« Cette réforme sera menée de façon progressive ». Premiers concernés, le 1er mai 2023 donc : les habitants des communes d'Auderghem, de Berchem-Sainte-Agathe, de Haren, de Neder-Over-Heembeek, d'Evere, de Ganshoren, de Jette, d'Uccle, de Woluwe-Saint-Pierre et de Woluwe-Saint-Lambert. Les autres communes ne devraient pas entrer dans la réforme avant la prochaine législature. « Le choix de ces communes a été fait en fonction de leur plus faible densité globale et aussi par le tri des déchets y est généralement déjà bien avancé », Alain Maron. 

Pour soutenir les ménages bruxellois dans cette réforme plus radicale, la région bruxelloise s'engage « à distribuer de façon massive des petits bacs orange, à adapter leur taille pour les appartements, à développer des solutions de poubelles de tri pour les petits appartements, à développer des composts de quartier, etc. » (Sic)

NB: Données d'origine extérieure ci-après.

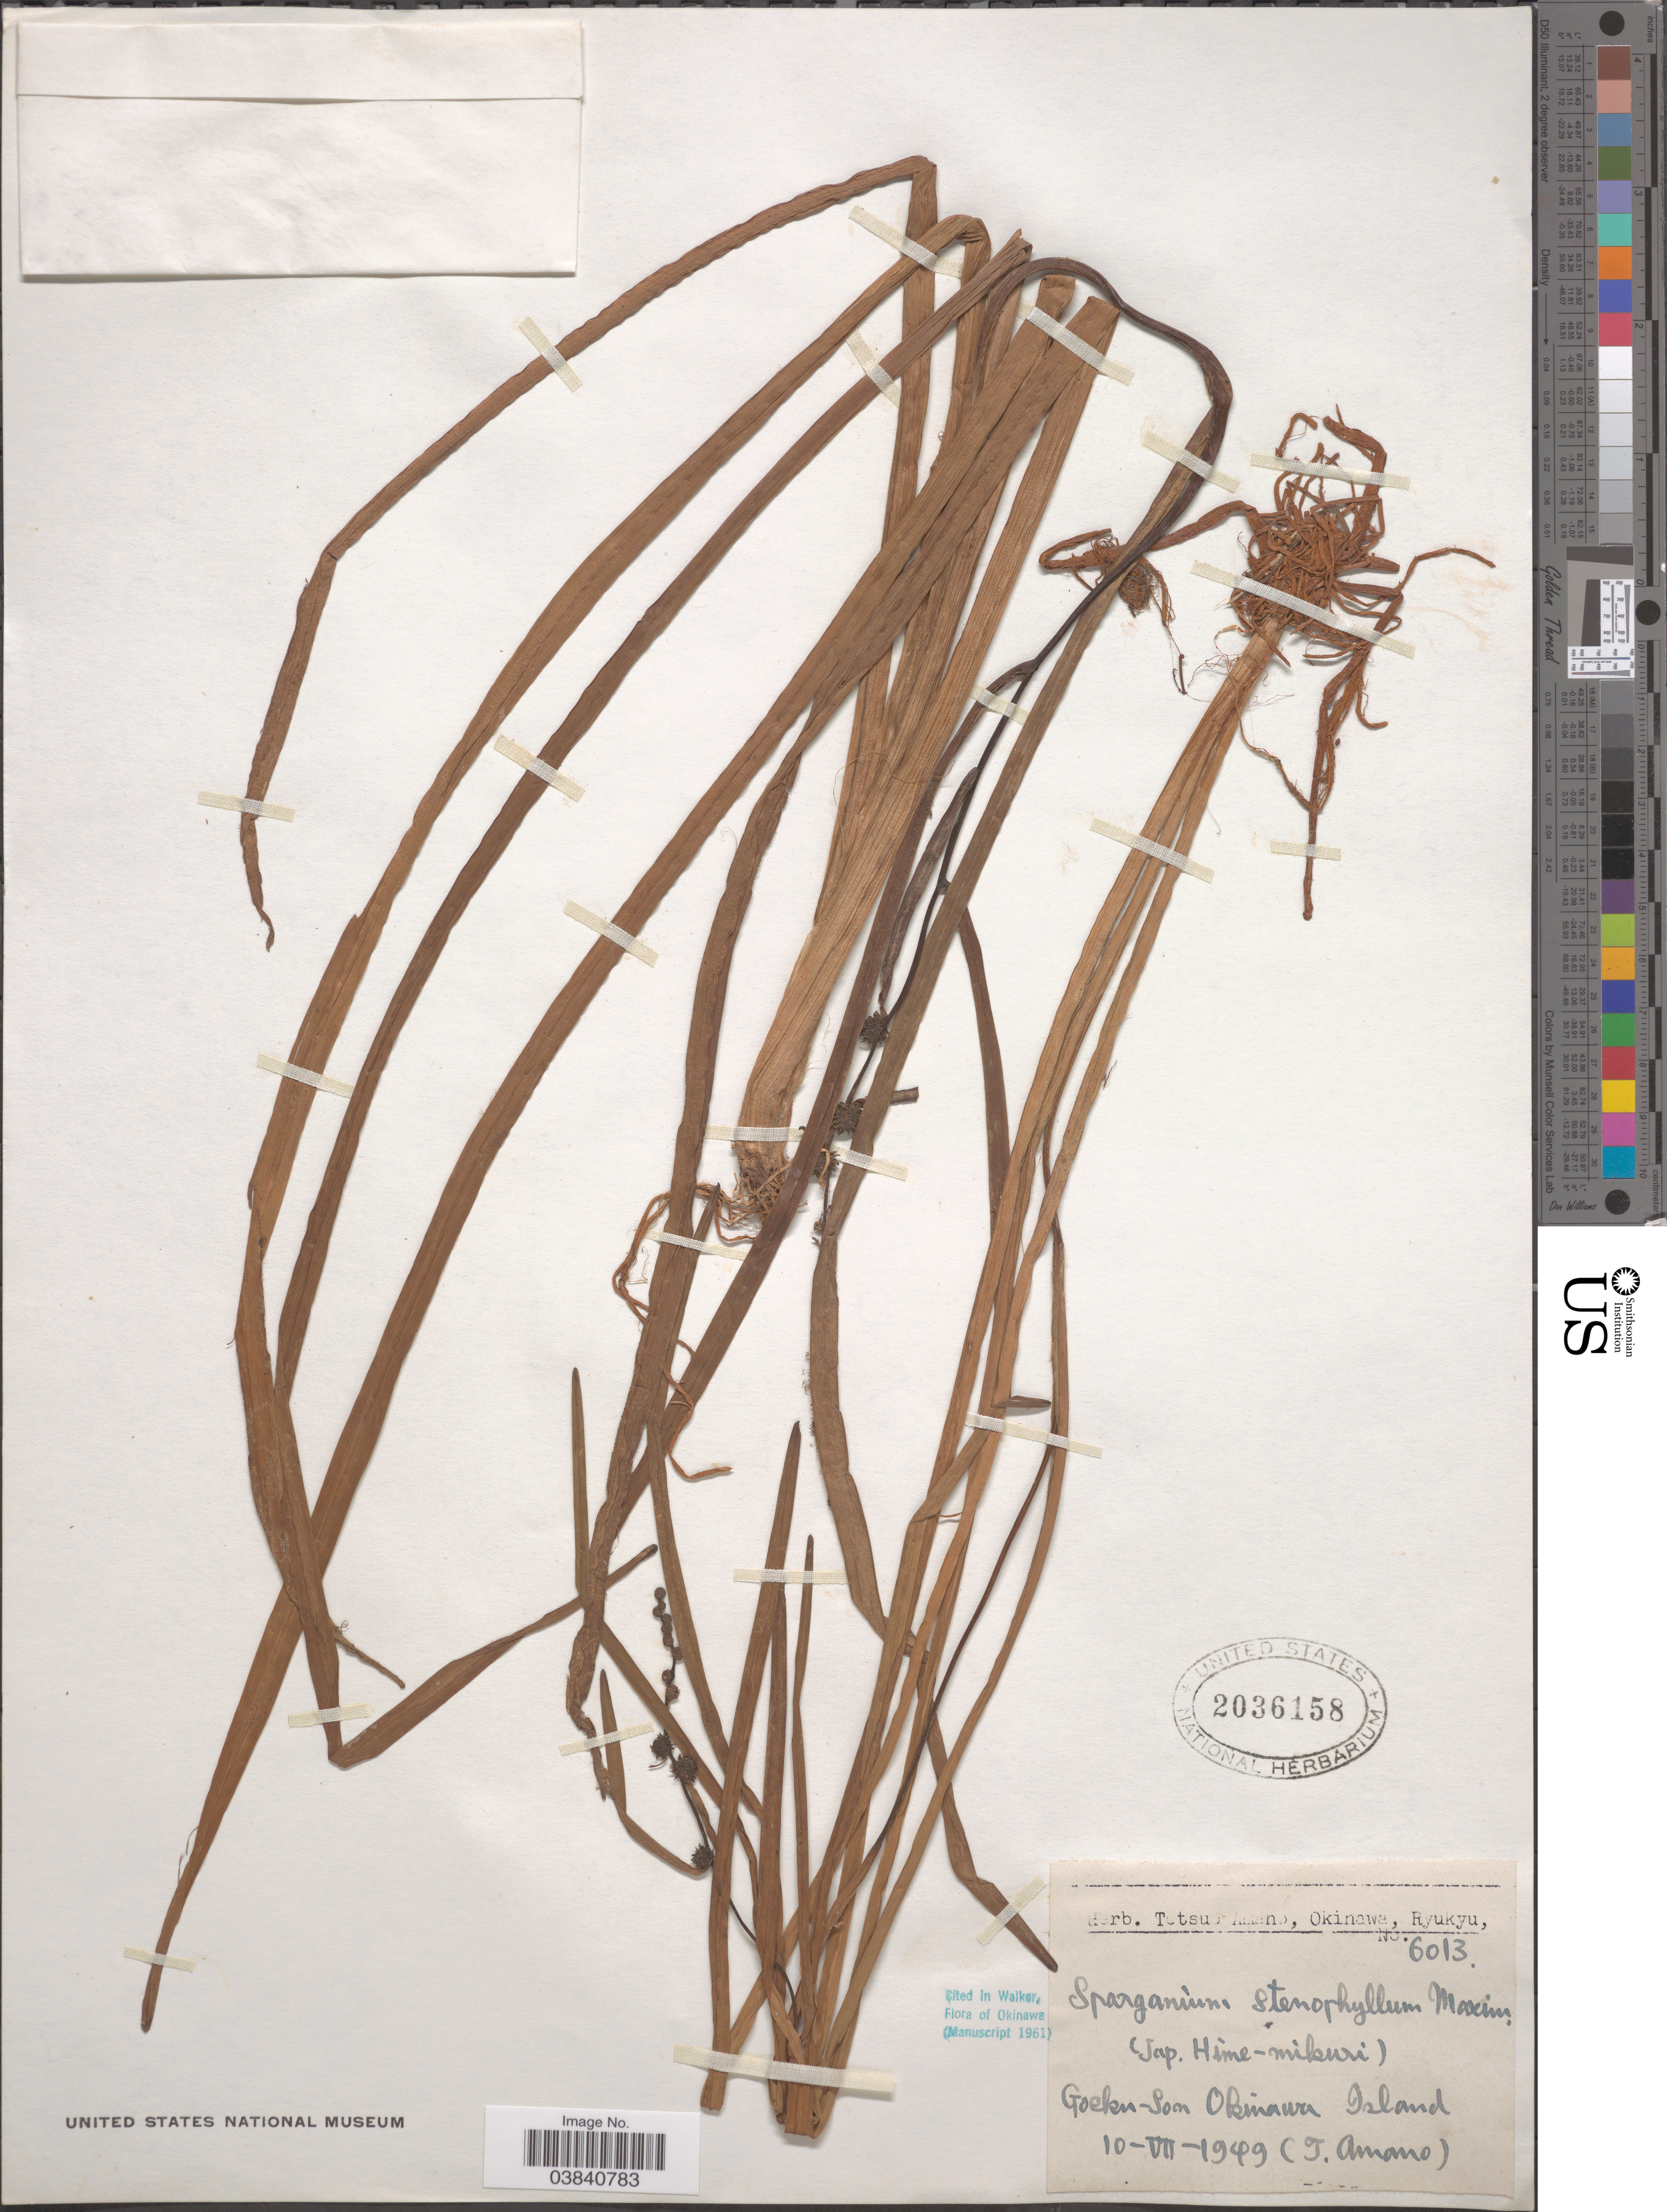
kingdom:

Pour Bruxelles-Propreté, malgré la vague de contestation,  « un peu de chaos, c’est éducatif et c’est sympa » (sic). Pour David Leisterh : « Rendez-vous compte, certains quartiers n’ont que 2 heures, un seul jour de la semaine, pour sortir leur poubelle. Ajoutez à cela la réduction du nombre de jour de collecte, essayez d’éviter de cuisiner du poisson en début de semaine (…) Des bourgmestres sont fâchés, des syndicats sont fâchés (…) Cette réformette de la collecte des déchets accumule les couacs (…) il reste encore beaucoup de travail pour qu’Alain Maron devienne un Monsieur Propre » 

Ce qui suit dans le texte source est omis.